Keluarga kecil tersebut bergegas merapihkan sarung dan
mukenah. Mereka duduk di ruang keluarga sambil menonton telivisi. Biasanya saat
seperti ini suasana riuh bercanda memenuhi ruangan. Namun sekarang hanya suara
televisi yang bergema. Afan dan Risma asik menonton DVD film kartun kebetulan
besok sekolah sudah libur jadi Hans memperbolehkan anaknya mentonton DVD.
“Pah, Risma kangen mamah.” Tiba-tiba Risma mengatakan hal
tersebut membuat hati Hans melengos.
“Papah juga kangen, kak Afan kangen. Tapi mamah kan belum
bisa pulang masih ada hal yang dikerjakan.” Jawab Hans sekenanya berharap Risma
tidak melanjutkan pertanyaan lagi.
“Tapi sampai kapan mamah pulang?” Tanya Risma lagi.
Hans bingung harus menjawab apa. “Ayo kita masak yuk, kalian
sudah laparkan. Kita masak bareng-bareng seperti dulu.” Hans segera ambil
tindakan untuk menjauhi pertanyaan lebih menelisik.

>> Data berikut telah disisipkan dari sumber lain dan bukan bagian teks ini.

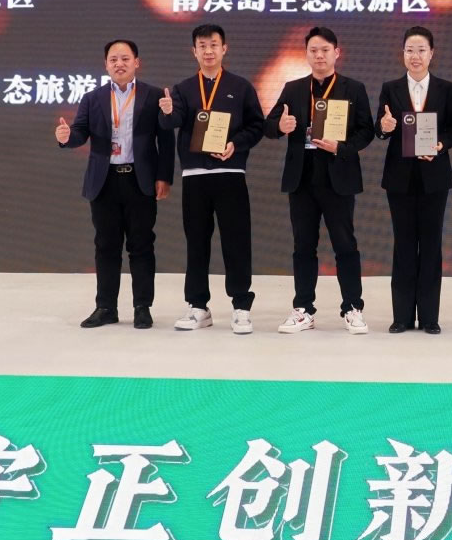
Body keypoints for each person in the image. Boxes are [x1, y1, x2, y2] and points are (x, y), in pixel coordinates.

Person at [55, 39, 174, 329]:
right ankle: (106, 307)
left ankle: (142, 307)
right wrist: (66, 138)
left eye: (125, 58)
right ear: (106, 65)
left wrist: (164, 177)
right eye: (113, 59)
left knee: (141, 245)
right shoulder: (93, 98)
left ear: (137, 62)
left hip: (139, 180)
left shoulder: (153, 95)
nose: (119, 64)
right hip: (104, 181)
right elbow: (80, 132)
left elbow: (166, 141)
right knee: (106, 245)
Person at [266, 26, 375, 334]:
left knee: (345, 244)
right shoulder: (293, 88)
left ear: (336, 53)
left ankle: (352, 307)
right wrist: (281, 126)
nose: (319, 56)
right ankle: (303, 309)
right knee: (303, 245)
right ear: (306, 54)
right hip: (302, 176)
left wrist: (341, 147)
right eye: (313, 50)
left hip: (337, 174)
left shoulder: (353, 88)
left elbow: (366, 131)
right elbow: (269, 126)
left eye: (325, 50)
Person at [158, 23, 265, 334]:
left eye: (213, 45)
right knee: (196, 242)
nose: (208, 51)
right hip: (195, 176)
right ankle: (198, 306)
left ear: (224, 48)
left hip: (230, 173)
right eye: (202, 46)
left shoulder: (241, 87)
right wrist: (167, 111)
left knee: (236, 241)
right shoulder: (182, 89)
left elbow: (256, 126)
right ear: (194, 51)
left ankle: (241, 306)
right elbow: (172, 122)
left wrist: (236, 144)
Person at [375, 25, 452, 334]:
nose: (415, 56)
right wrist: (384, 126)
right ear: (402, 54)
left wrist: (440, 145)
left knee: (431, 244)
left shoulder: (445, 88)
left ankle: (429, 317)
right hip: (399, 177)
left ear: (431, 53)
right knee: (403, 244)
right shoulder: (390, 88)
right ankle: (401, 316)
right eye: (410, 50)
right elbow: (380, 127)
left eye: (421, 50)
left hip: (434, 177)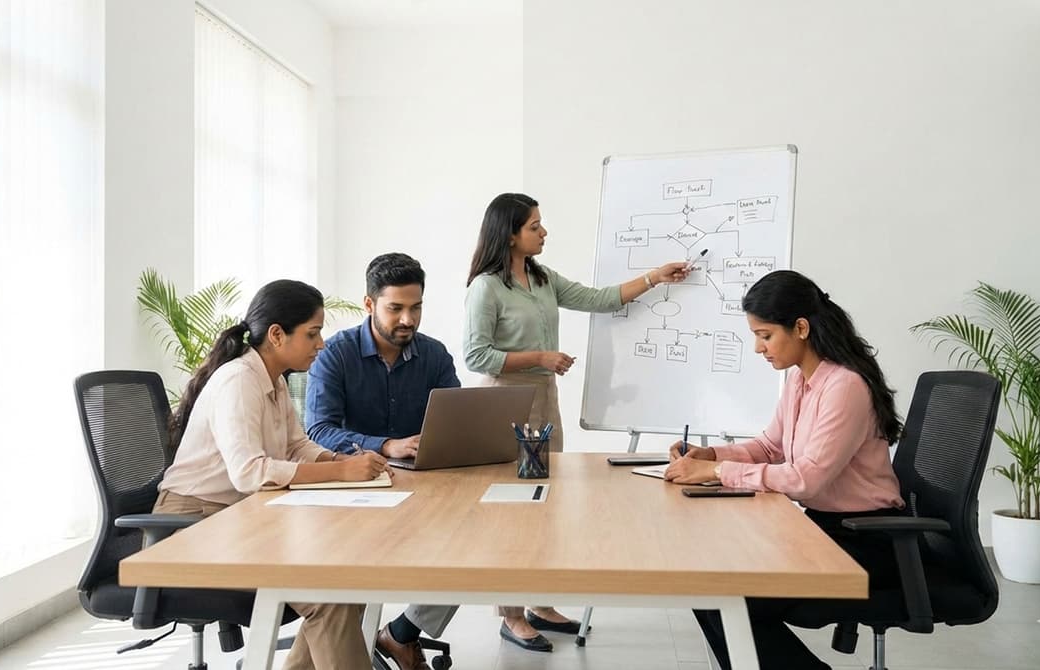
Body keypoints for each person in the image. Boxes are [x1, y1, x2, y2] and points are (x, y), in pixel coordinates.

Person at [462, 192, 690, 652]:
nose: (543, 232)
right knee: (514, 509)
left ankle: (540, 604)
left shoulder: (542, 278)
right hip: (506, 401)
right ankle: (510, 615)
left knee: (546, 502)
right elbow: (475, 354)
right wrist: (540, 356)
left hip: (545, 397)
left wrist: (655, 277)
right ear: (509, 234)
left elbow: (599, 298)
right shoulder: (487, 287)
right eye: (534, 226)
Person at [663, 269, 905, 670]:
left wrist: (718, 474)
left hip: (867, 540)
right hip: (824, 530)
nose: (759, 348)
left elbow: (806, 479)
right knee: (705, 586)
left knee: (730, 599)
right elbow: (770, 447)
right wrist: (710, 455)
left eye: (765, 335)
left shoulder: (844, 385)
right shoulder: (800, 379)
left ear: (801, 328)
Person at [154, 279, 388, 670]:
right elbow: (250, 473)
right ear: (277, 335)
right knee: (328, 596)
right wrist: (341, 472)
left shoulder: (273, 378)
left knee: (345, 581)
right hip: (190, 525)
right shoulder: (239, 380)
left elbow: (296, 446)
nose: (321, 343)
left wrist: (335, 461)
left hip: (238, 518)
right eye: (312, 333)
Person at [304, 253, 461, 670]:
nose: (408, 319)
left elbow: (460, 420)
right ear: (370, 305)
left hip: (421, 488)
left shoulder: (434, 356)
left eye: (416, 307)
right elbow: (317, 429)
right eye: (396, 308)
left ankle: (402, 633)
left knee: (471, 542)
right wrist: (385, 444)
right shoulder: (334, 355)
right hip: (351, 492)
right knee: (343, 584)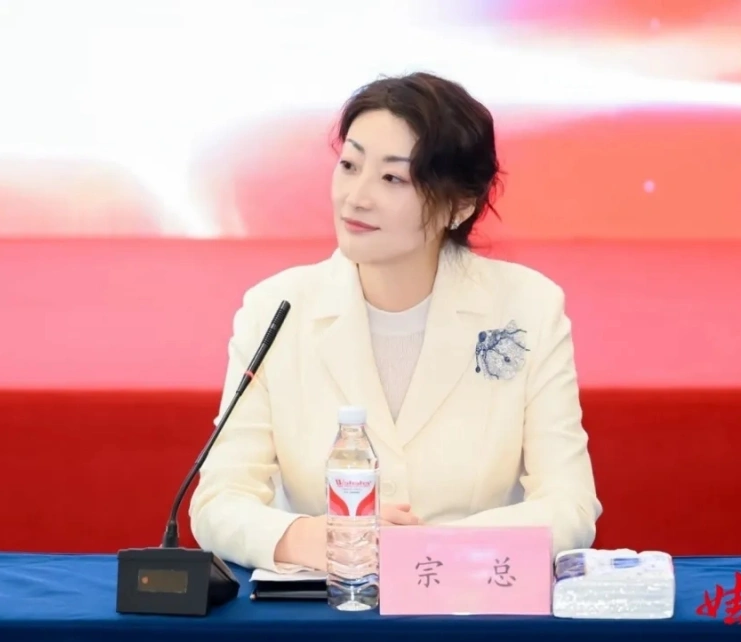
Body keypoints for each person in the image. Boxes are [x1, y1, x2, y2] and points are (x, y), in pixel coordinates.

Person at [189, 72, 602, 572]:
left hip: (468, 597)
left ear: (459, 205)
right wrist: (313, 538)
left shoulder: (528, 306)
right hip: (332, 599)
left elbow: (570, 505)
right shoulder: (276, 308)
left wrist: (426, 550)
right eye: (349, 165)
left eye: (392, 178)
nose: (356, 197)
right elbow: (218, 501)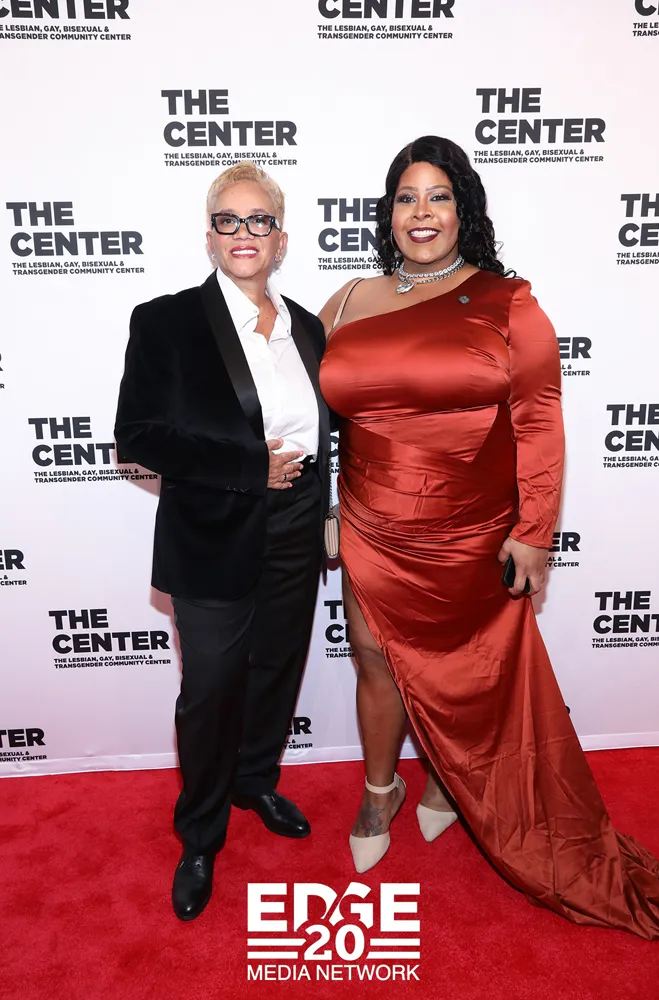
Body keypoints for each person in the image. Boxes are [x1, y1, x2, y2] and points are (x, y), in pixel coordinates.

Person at [319, 135, 659, 939]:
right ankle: (380, 792)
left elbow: (539, 421)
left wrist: (534, 531)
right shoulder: (346, 300)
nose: (421, 212)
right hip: (370, 521)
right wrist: (313, 505)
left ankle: (449, 784)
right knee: (372, 657)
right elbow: (314, 411)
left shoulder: (509, 302)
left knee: (471, 675)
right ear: (387, 213)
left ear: (463, 210)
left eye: (438, 196)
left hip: (468, 531)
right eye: (406, 197)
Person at [115, 162, 330, 921]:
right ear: (210, 237)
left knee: (276, 668)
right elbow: (138, 436)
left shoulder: (308, 328)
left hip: (297, 525)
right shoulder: (166, 321)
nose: (244, 233)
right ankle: (200, 836)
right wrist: (247, 467)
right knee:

Hans segera beranjak ke dapur di ikuti keuda anaknya. Lalu
hans mengambil sayuran segar di kulkas dan menaruhnya di meja. Afan dan Risma
duduk di meja makan tempat Hans menaruh sayuran. Hans duduk disebrang anak-anak.
Hans mengambil sawi lalu mulai di irisnya.
Hans sudah mengambil ancang-ancang untuk menjelaskan tentang
perpisahannya dengan Dania.
“Adek bantu papah mengupas wortel ya ini.” Hans memberikan beberapa
wortel kepada Risma, Hans memang sengaja memberikannya agar perhatian Risma
tidak terpusat pada pembicaraan yang nanti akan berlangsung.
Risma mengambil satu wortel dengan wajah ceria dan mulai
mengupasya.
“Adek sama kakak kangen ya sama mamah?” Tanya Hans lembut kepada
Risma yang biasa dipanggil adek dan Afan yang lebih tua dipanggil kakak.
“Kangen…..” jawab mereka kompak.
“Sekarang papah sama mamah udah nggak bisa tinggal bersama
lagi,” Hans menjelaskan dengan hati.
“Papah cerai?” Kata Afan langsung menuju sasaran.